The variable quality of Chinese manufactures has been highlighted over the last 12 months by a series of product recalls in the US. Harmful chemicals have been found in toothpaste, seafood and pet food, whilst toys have been found to present toxicity and choking hazards. These problems have led to state-sponsored improvements in risk management rather than increased take-up of product liability or product recall insurance.

Because of lack of experience, reinsurance capacity and overseas claims handling facilities, domestic insurers take second place to the foreign branches in the export liability market. Leading product liability insurers include AIG, Chubb, Huatai (supported by ACE) and Allianz.

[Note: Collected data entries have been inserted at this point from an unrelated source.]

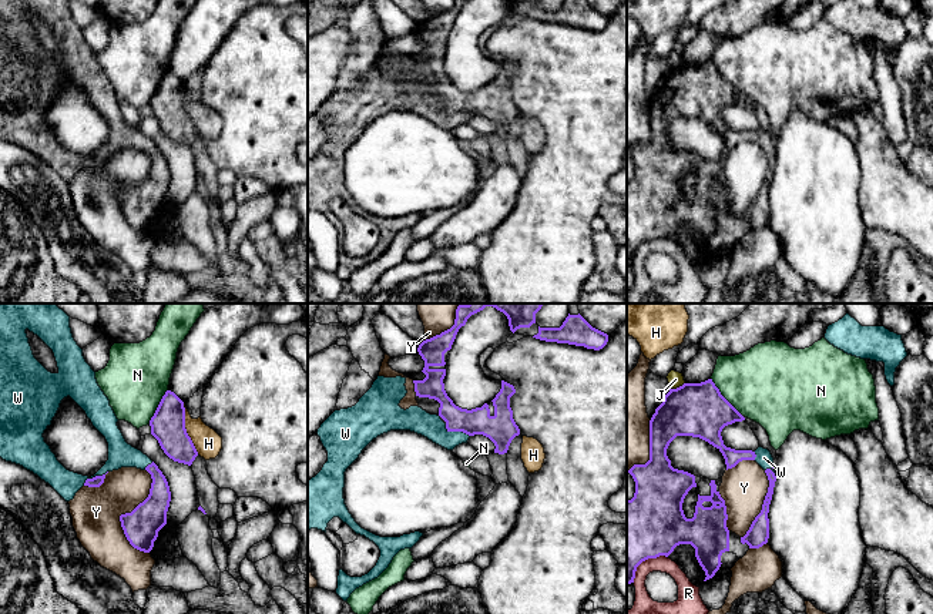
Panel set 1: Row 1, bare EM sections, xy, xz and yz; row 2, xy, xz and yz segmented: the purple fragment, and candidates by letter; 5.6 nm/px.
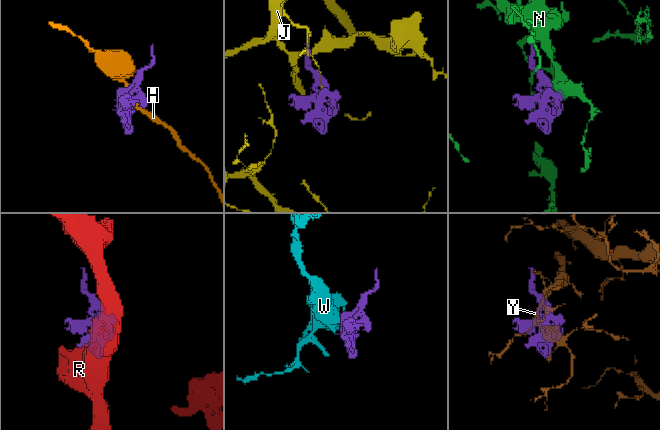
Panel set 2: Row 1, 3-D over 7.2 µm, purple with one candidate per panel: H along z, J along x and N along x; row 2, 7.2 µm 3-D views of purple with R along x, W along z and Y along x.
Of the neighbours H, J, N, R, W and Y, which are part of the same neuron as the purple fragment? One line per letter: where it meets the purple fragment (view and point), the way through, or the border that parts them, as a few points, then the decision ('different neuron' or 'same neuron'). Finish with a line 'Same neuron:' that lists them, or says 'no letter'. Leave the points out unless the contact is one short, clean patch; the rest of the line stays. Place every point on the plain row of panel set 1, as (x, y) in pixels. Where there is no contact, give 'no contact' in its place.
H: xy (185, 110) | different neuron
J: yz (677, 69) | along yz (684, 63), (671, 70) | different neuron
N: yz (724, 79) | different neuron
R: yz (644, 241) | different neuron
W: xz (456, 111) | same neuron
Y: xy (126, 194) | different neuron
Same neuron: W

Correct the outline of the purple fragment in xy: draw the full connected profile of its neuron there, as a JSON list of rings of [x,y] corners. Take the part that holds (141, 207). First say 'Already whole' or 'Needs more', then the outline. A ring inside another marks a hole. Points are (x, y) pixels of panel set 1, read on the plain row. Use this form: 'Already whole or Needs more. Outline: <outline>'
Needs more. Outline: [[[0,0],[0,138],[23,147],[48,164],[66,182],[83,168],[100,168],[105,155],[121,148],[137,148],[151,155],[148,178],[131,194],[120,197],[130,225],[150,234],[158,212],[167,205],[171,182],[168,162],[158,147],[141,131],[128,125],[117,107],[117,97],[108,78],[97,64],[95,53],[85,43],[83,30],[73,19],[70,0]],[[26,11],[37,16],[54,34],[58,53],[48,53],[33,36]],[[70,77],[87,95],[108,124],[108,141],[91,158],[67,151],[44,123],[43,114],[51,105],[60,84]]]

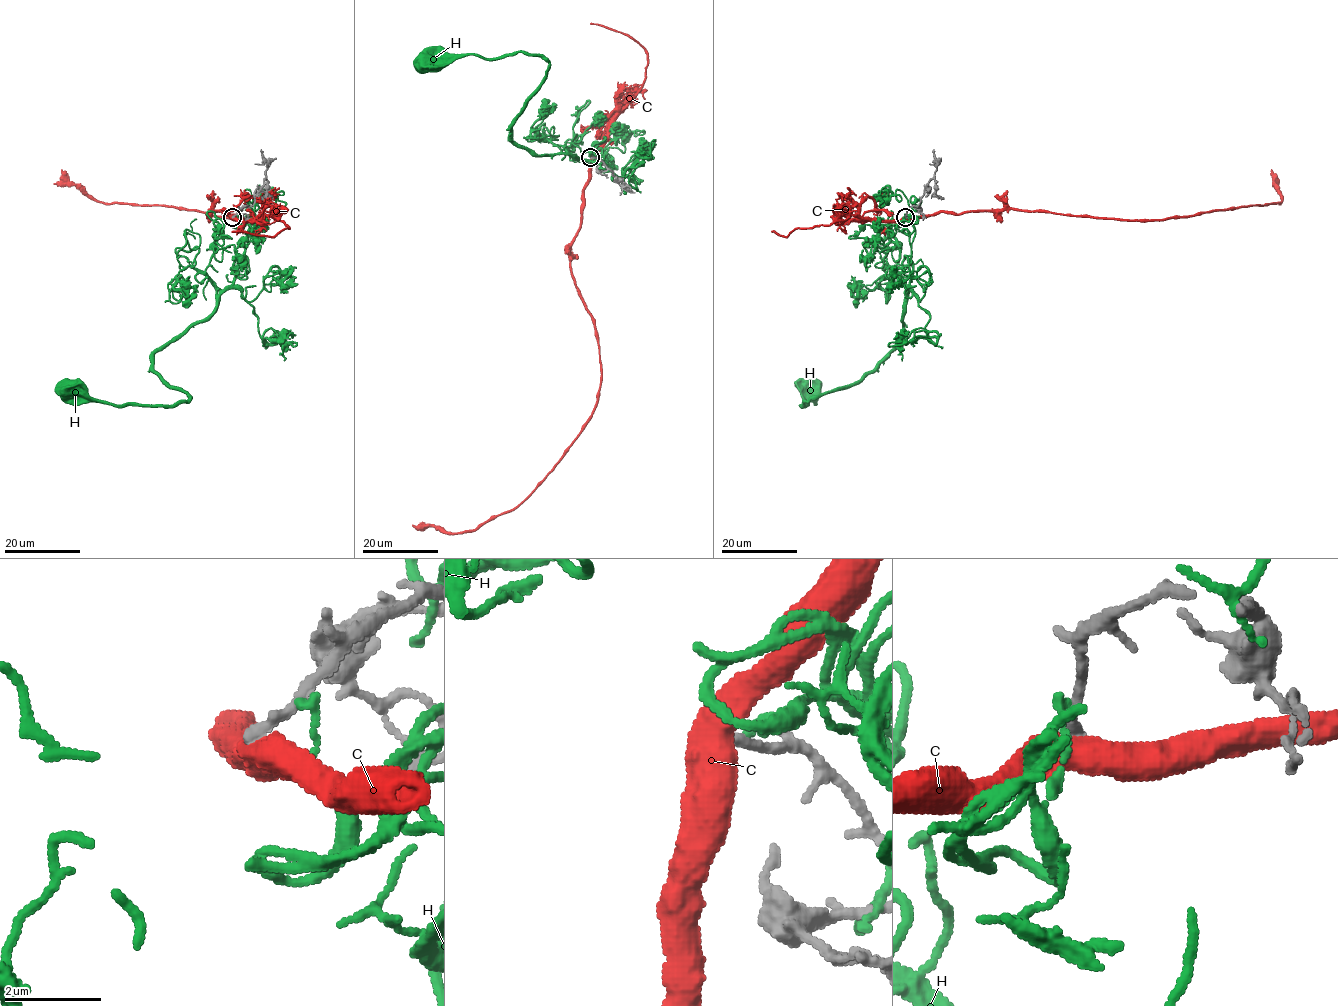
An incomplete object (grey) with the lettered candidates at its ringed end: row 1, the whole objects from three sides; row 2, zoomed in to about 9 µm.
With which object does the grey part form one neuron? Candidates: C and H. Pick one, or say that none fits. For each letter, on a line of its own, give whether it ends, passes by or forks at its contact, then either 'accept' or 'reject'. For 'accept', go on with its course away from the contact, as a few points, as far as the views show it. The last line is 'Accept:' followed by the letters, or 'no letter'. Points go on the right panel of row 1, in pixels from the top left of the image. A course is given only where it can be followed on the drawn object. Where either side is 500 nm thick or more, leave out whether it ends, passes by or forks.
C: reject
H: it ends; reject
Accept: no letter

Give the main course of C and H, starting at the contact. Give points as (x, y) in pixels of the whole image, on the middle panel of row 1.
C: (591, 157), (570, 272), (599, 349), (601, 387), (592, 416), (544, 480), (509, 510), (455, 532), (420, 523)
H: (595, 157), (608, 148), (594, 164), (512, 140), (544, 76), (540, 56), (425, 64)

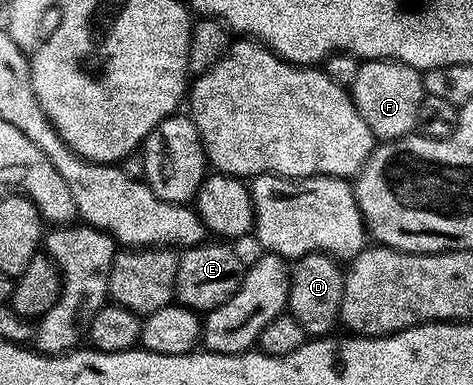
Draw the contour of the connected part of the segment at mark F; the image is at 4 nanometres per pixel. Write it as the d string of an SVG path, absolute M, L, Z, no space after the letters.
M365 60L358 70L358 78L350 85L350 95L362 122L370 126L377 141L387 142L407 136L415 129L418 106L426 95L421 69L411 68L398 60Z

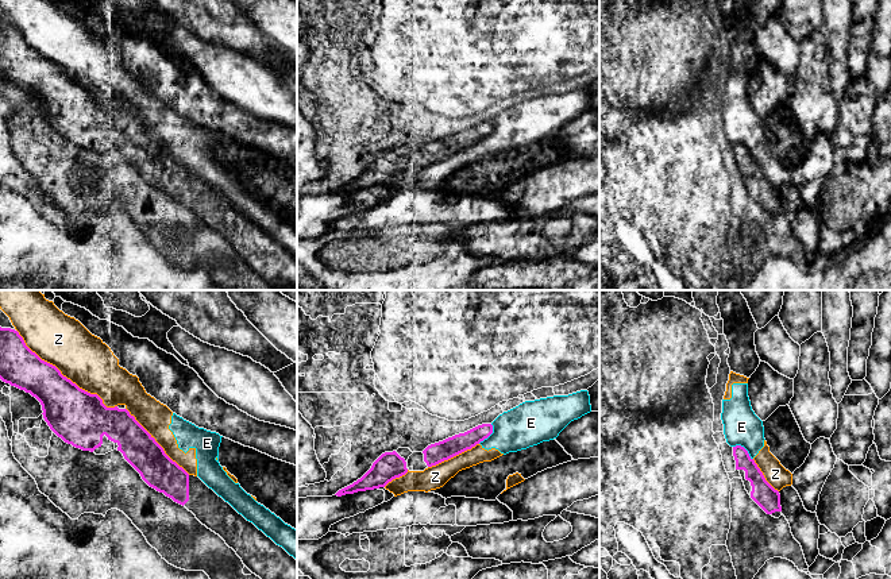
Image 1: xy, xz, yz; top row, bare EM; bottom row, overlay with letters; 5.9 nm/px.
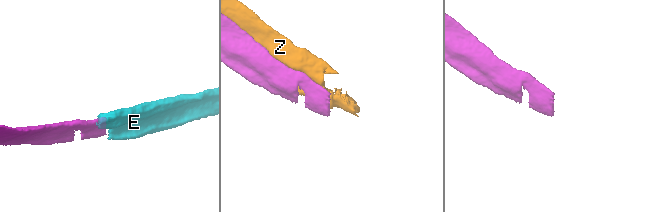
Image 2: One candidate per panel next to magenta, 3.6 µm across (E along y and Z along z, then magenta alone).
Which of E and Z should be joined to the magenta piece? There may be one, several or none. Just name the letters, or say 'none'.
none

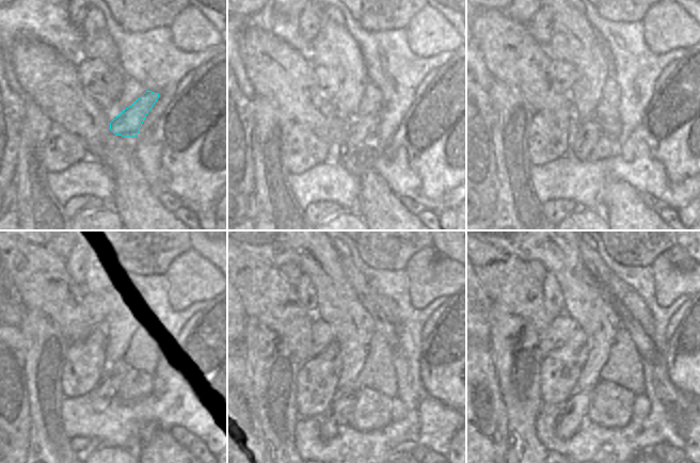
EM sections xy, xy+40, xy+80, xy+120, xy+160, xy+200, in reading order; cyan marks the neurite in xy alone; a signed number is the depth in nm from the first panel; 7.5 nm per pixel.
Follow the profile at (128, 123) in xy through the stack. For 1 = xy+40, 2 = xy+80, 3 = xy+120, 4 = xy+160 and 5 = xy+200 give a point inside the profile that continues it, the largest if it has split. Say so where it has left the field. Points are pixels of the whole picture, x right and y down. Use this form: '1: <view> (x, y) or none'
1: xy+40 (361, 129)
2: xy+80 (583, 137)
3: xy+120 (111, 379)
4: xy+160 (339, 410)
5: xy+200 (574, 412)

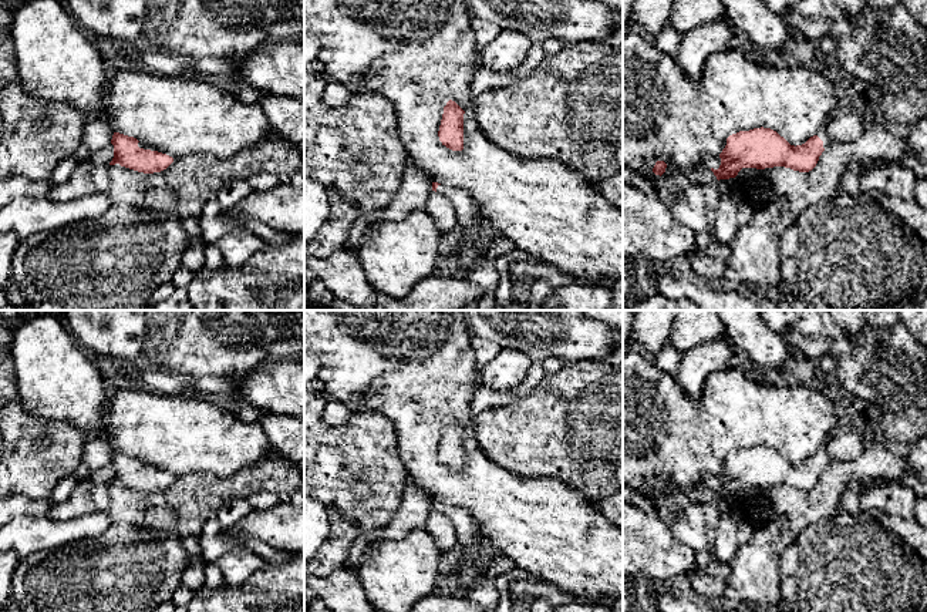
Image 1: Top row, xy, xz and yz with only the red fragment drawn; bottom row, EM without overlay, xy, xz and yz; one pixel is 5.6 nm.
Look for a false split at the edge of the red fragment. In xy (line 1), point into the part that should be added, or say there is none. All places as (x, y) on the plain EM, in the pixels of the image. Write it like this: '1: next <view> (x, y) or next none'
1: next xy (141, 463)

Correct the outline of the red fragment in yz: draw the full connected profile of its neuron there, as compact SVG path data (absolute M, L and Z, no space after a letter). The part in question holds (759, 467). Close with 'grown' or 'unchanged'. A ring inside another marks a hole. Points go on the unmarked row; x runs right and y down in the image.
M826 445L802 464L791 464L771 447L739 450L727 457L727 464L719 473L721 484L711 487L717 498L735 497L742 487L785 485L799 491L812 490L822 471L836 463Z; grown

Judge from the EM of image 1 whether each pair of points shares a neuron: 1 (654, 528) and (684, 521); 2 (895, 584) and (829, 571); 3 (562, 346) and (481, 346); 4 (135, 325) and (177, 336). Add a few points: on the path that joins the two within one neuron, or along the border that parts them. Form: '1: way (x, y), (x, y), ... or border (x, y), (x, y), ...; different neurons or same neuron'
1: border (666, 523), (668, 530), (691, 548); different neurons
2: way (879, 582), (855, 582), (845, 575); same neuron
3: border (474, 335), (492, 340), (501, 347); different neurons
4: border (147, 325), (142, 356), (140, 359); different neurons

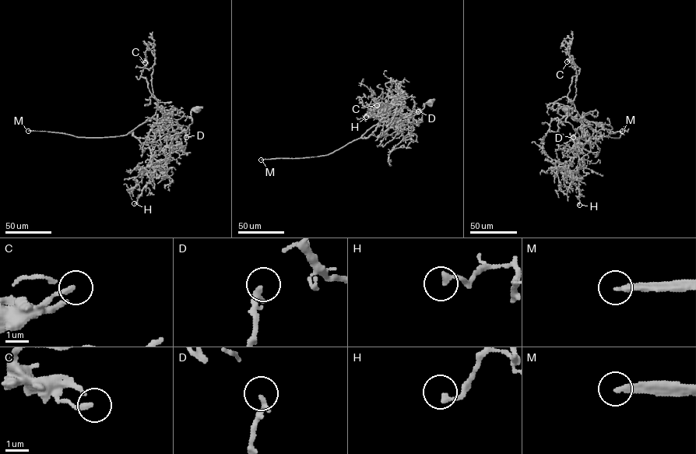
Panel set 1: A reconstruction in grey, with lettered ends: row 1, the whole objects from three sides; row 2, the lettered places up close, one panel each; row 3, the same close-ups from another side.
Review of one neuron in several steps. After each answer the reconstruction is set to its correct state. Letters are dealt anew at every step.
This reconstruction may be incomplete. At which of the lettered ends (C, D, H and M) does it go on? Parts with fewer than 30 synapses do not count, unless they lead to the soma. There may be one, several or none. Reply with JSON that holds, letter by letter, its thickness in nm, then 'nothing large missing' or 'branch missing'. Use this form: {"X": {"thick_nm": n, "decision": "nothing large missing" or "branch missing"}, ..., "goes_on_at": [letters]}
{"C": {"thick_nm": 200, "decision": "nothing large missing"}, "D": {"thick_nm": 180, "decision": "nothing large missing"}, "H": {"thick_nm": 240, "decision": "nothing large missing"}, "M": {"thick_nm": 280, "decision": "branch missing"}, "goes_on_at": ["M"]}

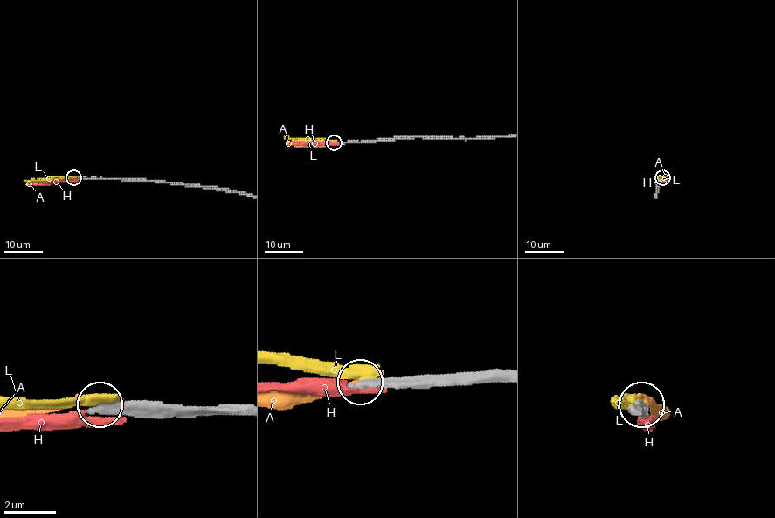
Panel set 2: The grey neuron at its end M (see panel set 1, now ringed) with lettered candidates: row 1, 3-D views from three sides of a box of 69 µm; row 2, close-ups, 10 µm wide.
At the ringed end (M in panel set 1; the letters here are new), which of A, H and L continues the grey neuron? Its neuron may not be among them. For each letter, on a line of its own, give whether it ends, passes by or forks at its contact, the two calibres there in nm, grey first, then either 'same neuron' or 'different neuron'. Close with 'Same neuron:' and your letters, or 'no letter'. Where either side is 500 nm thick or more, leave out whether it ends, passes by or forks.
A: it ends there; 400 nm thick on the grey side, 300 nm on the other; different neuron
H: it ends there; 400 nm thick on the grey side, 400 nm on the other; different neuron
L: 440 nm thick on the grey side, 500 nm on the other; different neuron
Same neuron: no letter

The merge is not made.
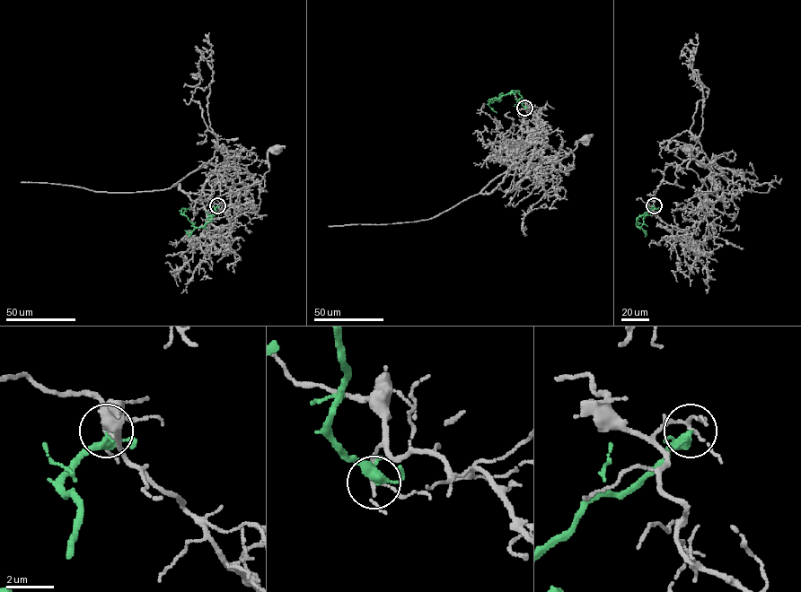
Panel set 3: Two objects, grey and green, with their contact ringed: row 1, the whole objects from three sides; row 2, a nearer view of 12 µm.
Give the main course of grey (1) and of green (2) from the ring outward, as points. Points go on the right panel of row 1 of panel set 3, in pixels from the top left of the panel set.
1: (654, 205), (653, 213), (666, 224), (687, 229), (720, 201), (687, 168), (690, 152), (685, 148)
2: (654, 205), (637, 218), (638, 226), (641, 227), (646, 213), (658, 207)

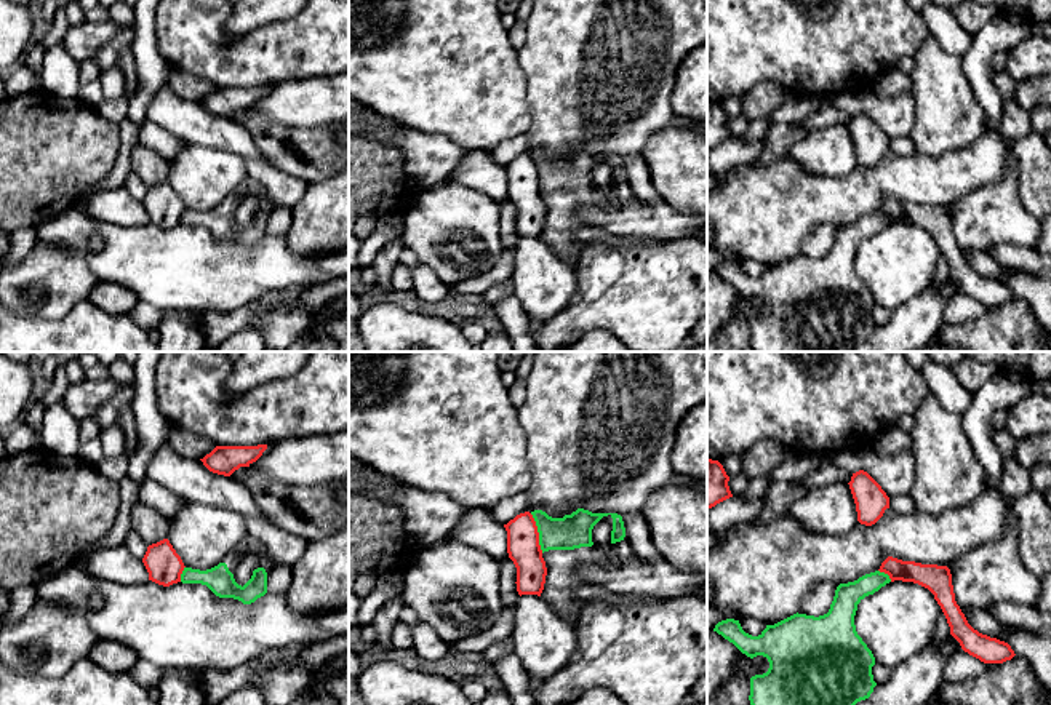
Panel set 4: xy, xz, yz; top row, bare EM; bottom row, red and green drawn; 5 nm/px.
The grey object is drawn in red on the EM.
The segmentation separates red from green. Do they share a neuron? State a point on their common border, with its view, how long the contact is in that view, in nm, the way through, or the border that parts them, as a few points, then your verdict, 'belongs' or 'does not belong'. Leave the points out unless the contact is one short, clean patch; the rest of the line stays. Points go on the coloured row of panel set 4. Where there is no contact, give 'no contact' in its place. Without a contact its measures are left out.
contact xz (538, 533); length 220 nm; border xz (530, 513), (543, 552); does not belong

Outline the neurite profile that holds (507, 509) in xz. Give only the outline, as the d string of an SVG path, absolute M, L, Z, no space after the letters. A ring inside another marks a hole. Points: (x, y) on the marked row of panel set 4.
M520 492L499 500L490 512L499 524L507 524L517 515L529 512L529 504L525 492Z

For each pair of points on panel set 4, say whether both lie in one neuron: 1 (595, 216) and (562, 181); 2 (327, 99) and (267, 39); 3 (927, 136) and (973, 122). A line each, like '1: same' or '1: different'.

Product Liability Legislation

The Product Quantity and Quality Law, effective from 1 September 1993, made sellers and manufacturers strictly liable for injuries resulting from defective products. The law does not apply to unprocessed goods such as fish and defines a defect as "unreasonable danger existing in a product or a product not in conformity with the applicable health and safety standards of the state". Sellers are entitled to recover from manufacturers. Manufacturers can rely on a "state of the art" defence.

The Consumer Rights Protection Law, effective from 1 January 1994, allows a plaintiff to claim against the owner of an exhibition hall or leased premises if the exhibitor or tenant from whom the defective product was purchased cannot be traced. If a consumer is injured as a result of inaccurate advertising, damages can be claimed from the advertising agency if the latter cannot supply the name of the advertiser. Punitive damages are available if the plaintiff can establish fraud.

The concept of product liability is in its infancy in China, unlike the U.S., UK and other countries where the laws and history are more mature. I have to believe that the plaintiff attorneys understood this risk when they took on this action in the courts, and now their need to chase the money around the globe was a worst case scenario for them.

Too often commercial businesses in the U.S. assume that everyone in this global economy are subject to many of the same rules, and therefore insure their risks in similar fashion. There is nothing further from the truth, and this is why it is critical for any business with exposures to overseas risks should have advisors, including their insurance broker, who understand the markets in which they have these exposures.